Hepatitis B virus (HBV) covalently closed circular DNA (cccDNA), serving as the viral persistence form and transcription template of HBV infection, hijacks host histone and non-histone proteins to form a minichromosome and utilizes posttranslational modifications (PTMs) "histone code" for its transcriptional regulation. HBV X protein (HBx) is known as a cccDNA transcription activator. In this study we established a dual system of the inducible reporter cell lines modelling infection with wildtype (wt) and HBx-null HBV, both secreting HA-tagged HBeAg as a semi-quantitative marker for cccDNA transcription. The cccDNA-bound histone PTM profiling of wt and HBx-null systems, using chromatin immunoprecipitation coupled with quantitative PCR (ChIP-qPCR), confirmed that HBx is essential for maintenance of cccDNA at transcriptionally active state, characterized by active histone PTM markers. Differential proteomics analysis of cccDNA minichromosome established in wt and HBx-null HBV cell lines revealed group-specific hits.
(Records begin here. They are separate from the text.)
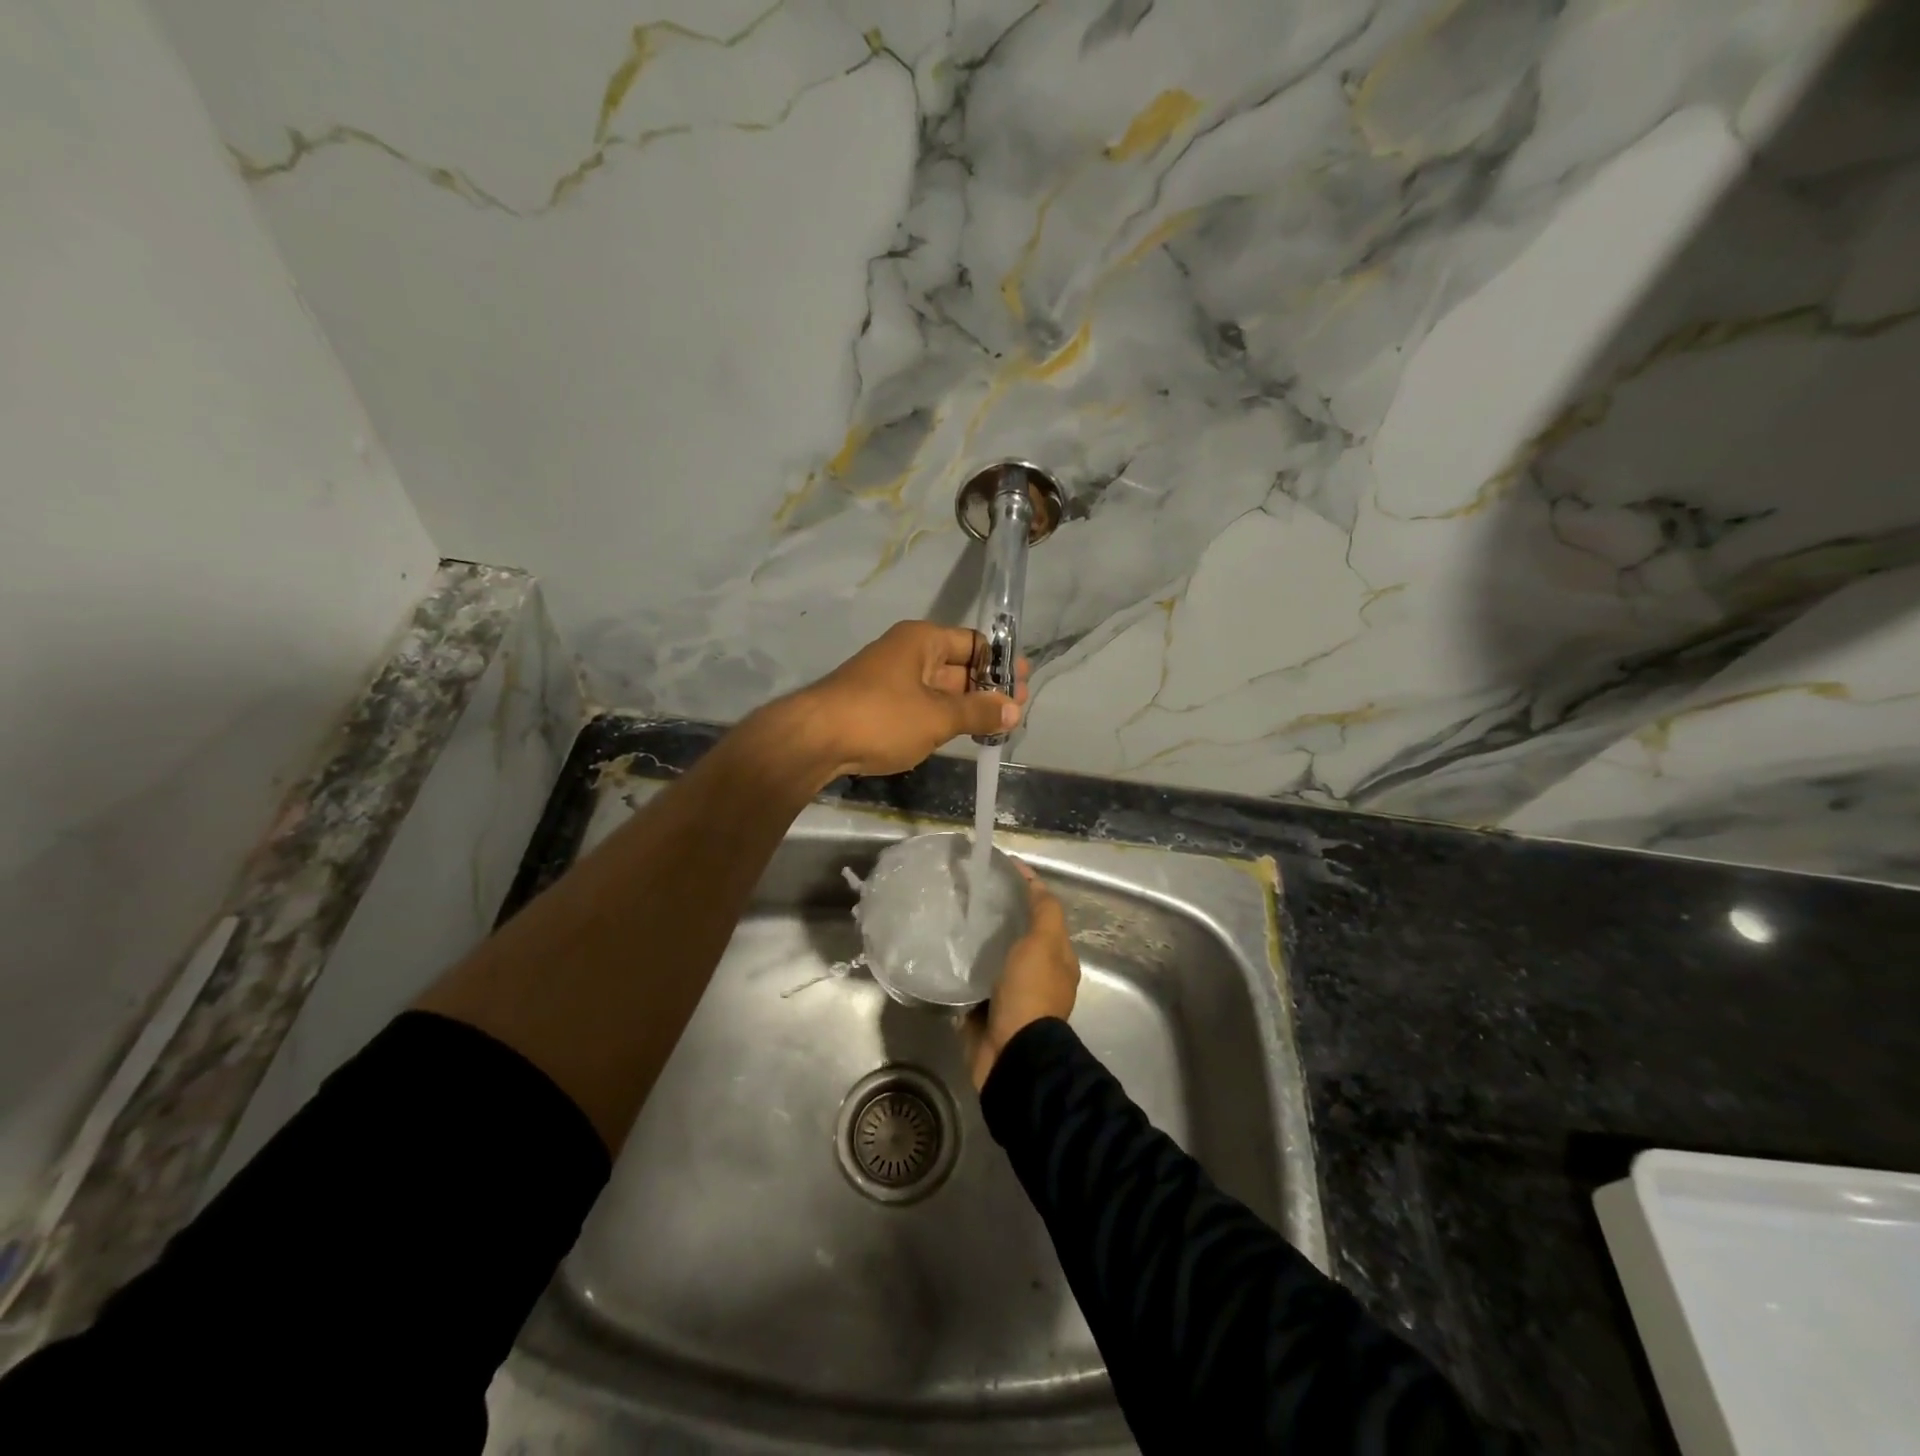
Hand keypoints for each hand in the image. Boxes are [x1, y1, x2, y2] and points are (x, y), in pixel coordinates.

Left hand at [783, 621, 1028, 779]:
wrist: (814, 739)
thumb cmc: (881, 717)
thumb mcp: (938, 716)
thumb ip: (978, 711)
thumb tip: (1013, 708)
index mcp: (922, 640)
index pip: (975, 643)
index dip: (1002, 663)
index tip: (1024, 685)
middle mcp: (907, 652)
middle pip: (958, 665)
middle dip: (987, 688)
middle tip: (1016, 711)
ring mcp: (891, 679)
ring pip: (940, 689)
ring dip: (966, 706)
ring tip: (996, 726)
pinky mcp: (879, 705)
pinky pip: (921, 705)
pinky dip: (943, 717)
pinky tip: (960, 735)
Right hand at [962, 859, 1079, 1090]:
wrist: (1012, 1054)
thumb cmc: (1031, 992)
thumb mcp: (1044, 943)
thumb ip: (1044, 912)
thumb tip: (1034, 881)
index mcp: (1057, 958)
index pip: (1043, 912)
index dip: (1026, 887)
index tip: (1000, 868)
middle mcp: (1037, 975)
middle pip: (1017, 934)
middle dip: (997, 914)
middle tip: (968, 892)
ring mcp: (1011, 995)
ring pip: (993, 957)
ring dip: (977, 942)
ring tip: (951, 918)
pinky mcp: (985, 1011)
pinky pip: (973, 982)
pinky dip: (962, 969)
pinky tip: (943, 952)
One of the hits in HBx-deficient condition was a non-histone host DNA-binding protein high mobility group box 1 (HMGB1). Its elevated association to HBx-null cccDNA was validated by ChIP-qPCR assay in both the HBV stable cell lines and infection systems in vitro. Furthermore, experimental downregulation of HMGB1 in HBx-null HBV inducible and infection models resulted in transcriptional re-activation of the cccDNA minichromosome, accompanied by a switch of the cccDNA-associated histones to euchromatic state with activating histone PTMs landscape and subsequent upregulation of cccDNA transcription. Mechanistically, HBx interacts with HMGB1 and prevents its binding to cccDNA without affecting the steady state level of HMGB1. Taken together, our results suggest that HMGB1 is a novel host restriction factor of HBV cccDNA with epigenetic silencing mechanism, which can be counteracted by viral transcription activator HBx.